A week after approving the requested modifications in plans for the mixed use development of WMATA’s land at its West Falls Church Metro station, the Fairfax County Board of Supervisors this Tuesday granted unanimous approval of plans for the spectacular development of the Virginia Tech 7.53-acre site sandwiched between the WMATA site and the 10 acres adjacent the new Meridian High School now under full bore construction in the City of Falls Church.

The latest approval sews together three sites into what will emerge as over 40 acres of highly innovative, cutting edge architectural, technological and culturally-centered development, promising to be the most spectacular in the region, eventually eclipsing Merrifield’s new Mosaic district.

Fairfax Supervisors Chair Jeff McKay said “there are a lot of moving pieces to this complicated but high quality project that will be a great addition to the region.”

Supervisor John Foust, in whose district all but the City of Falls Church’s portion of the three-part project sits, said that one of the two buildings on the Virginia Tech parcel will be “one of the most attractive in Virginia” with its 100,000 square foot solar array propped above the largely glass-enclosed building that will house Virginia Tech’s Coalition for Smart Construction with a robotics lab and HITT Construction’s international headquarters.

It will be situated right on the new Mustang Way access road that many students at Falls Church’s new Meridian High School will walk along, being able to look inside the structure while on their way.

The approval Tuesday culminated five years of planning and effort to put the overall plan together. The chief spokesman for the project, called “Converge West Falls,” that has come before the Supervisors has been Falls Church resident and local F.C. Chamber of Commerce activist Andrew Painter of the Arlington law firm of Walsh Colluci Lubeley and Walsh.

Painter described the principal building on the site as characterized by its “defining architecture” on six floors below the solar array up at 118 feet providing 1.1 to 1.4 megabytes of electricity. Supervisor Penny Gross commented that she found it “almost otherworldly,” and Foust called it “the most attractive in the entire region” that will be “iconic, a statement in itself about the importance of sustainability.”

“This represents a bold vision, a cutting edge of construction innovation and sustainability,” Foust said. “This is fabulous.” 

The second building on the site will rise to 145 feet and provide 440 residential units with 18,000 square feet of retail on the first floor.
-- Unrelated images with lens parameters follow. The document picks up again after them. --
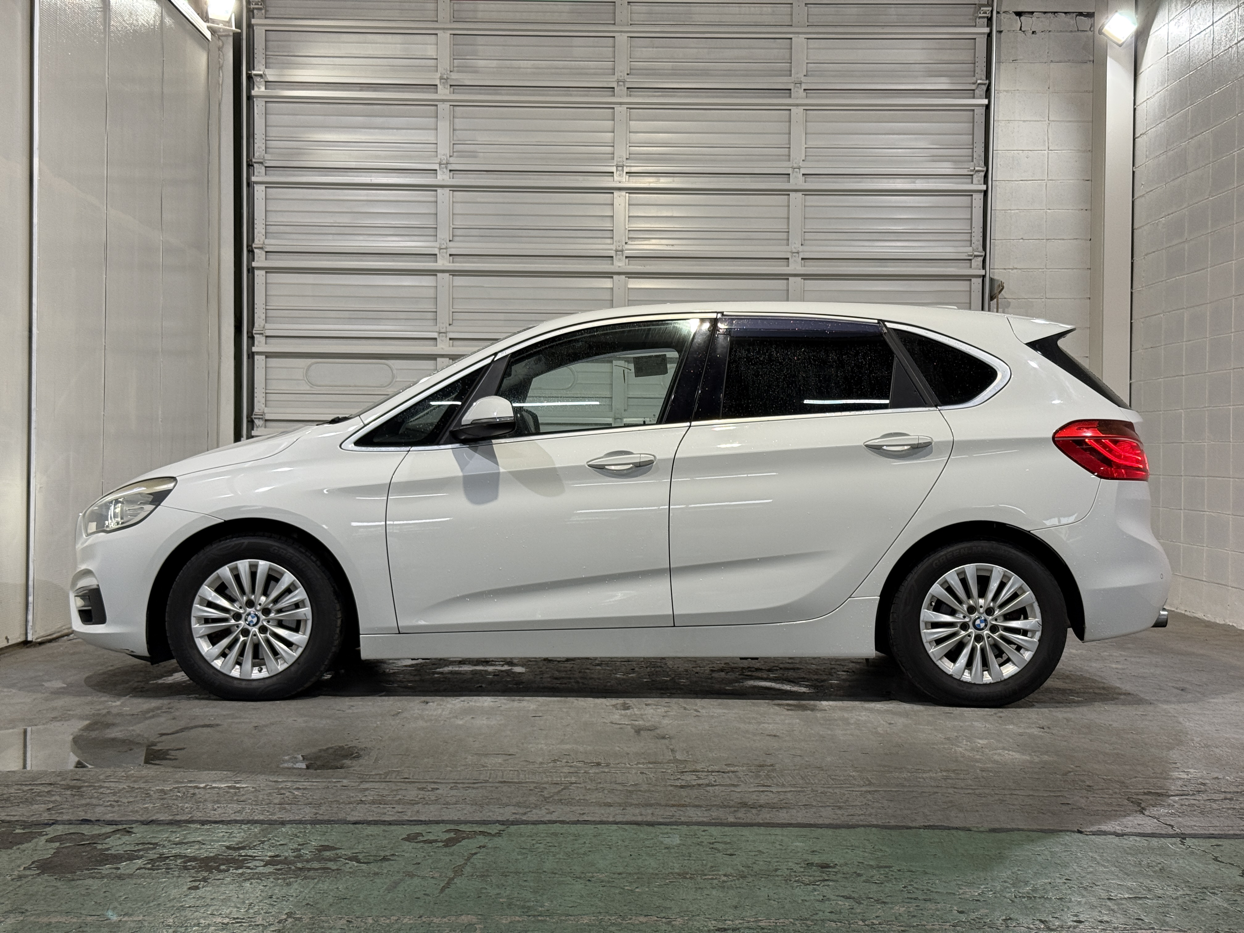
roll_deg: -0.6
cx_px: 622
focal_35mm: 48
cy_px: 466
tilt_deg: -0.2
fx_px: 1725
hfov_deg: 39.7
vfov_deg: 30.3
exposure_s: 1/60
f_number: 1.78
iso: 64
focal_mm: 6.76
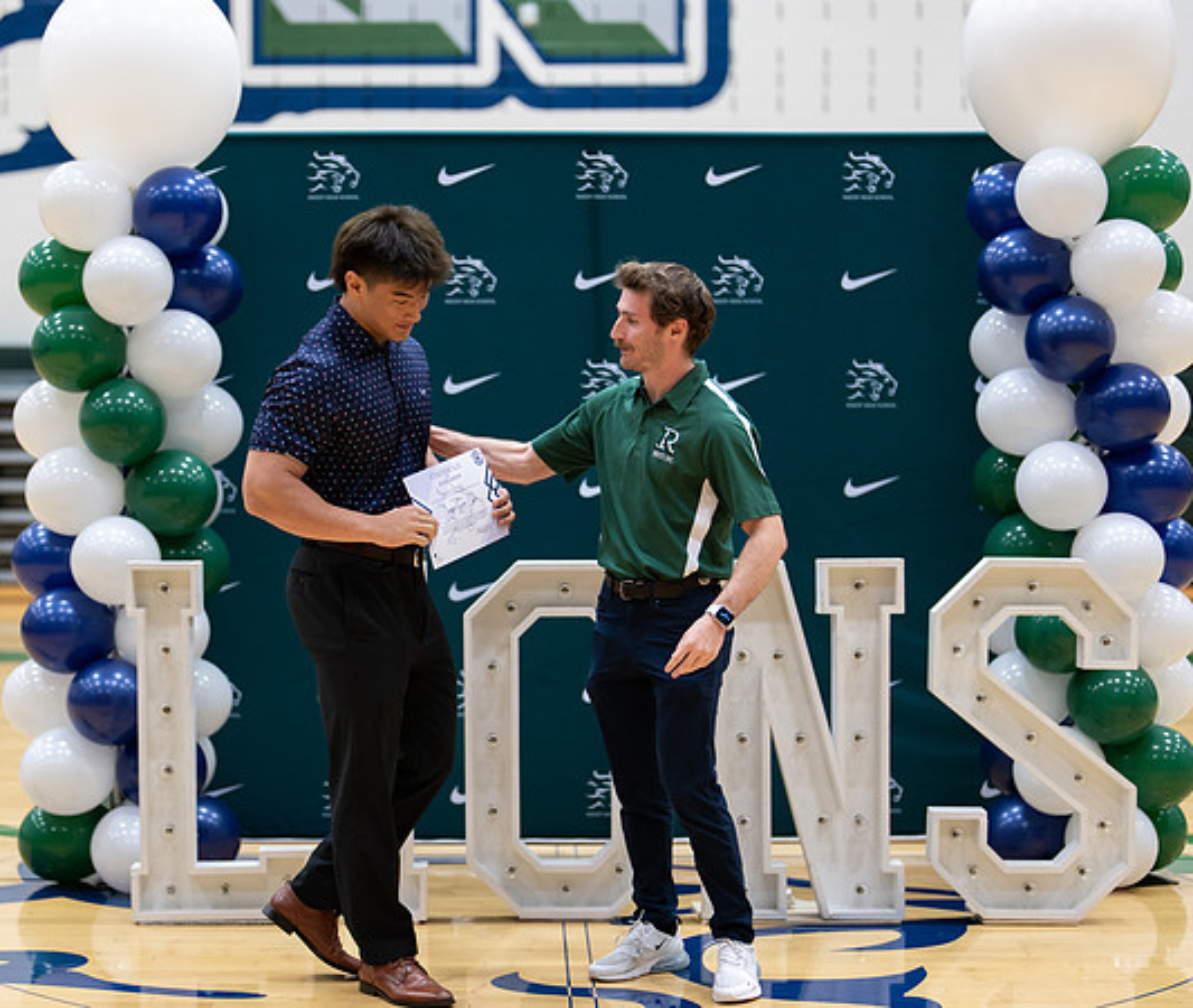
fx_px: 2445
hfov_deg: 27.3
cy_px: 562
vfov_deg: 23.3
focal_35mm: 68
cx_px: 458
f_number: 1.2
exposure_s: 1/320
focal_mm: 50
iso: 400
A last minute proffer from HITT offered $500,000 for improvement of the intersection at Haycock and Mustang Way. Running between the two buildings on the site will be the West Falls Station Boulevard, the unifying element of the three properties that will run seamlessly through their center from Route 7 to the West Falls Church Metro station. Along it will be two pocket parks and a unifying “innovation civic plaza” with a moveable “cloud pavilion.”

Painter said, “This is much more than a redevelopment, it is a partnership of many critical elements coming together to make the entire area work.” 

“This is absolutely a first class project,” Foust added. There were nine citizens who spoke about it Tuesday and another 13 who spoke at the earlier Planning Commission meeting where it was also approved unanimously. Some nearby residents objected to what they claimed were violations of the county master plan, but Foust and others said they disagreed with that assessment.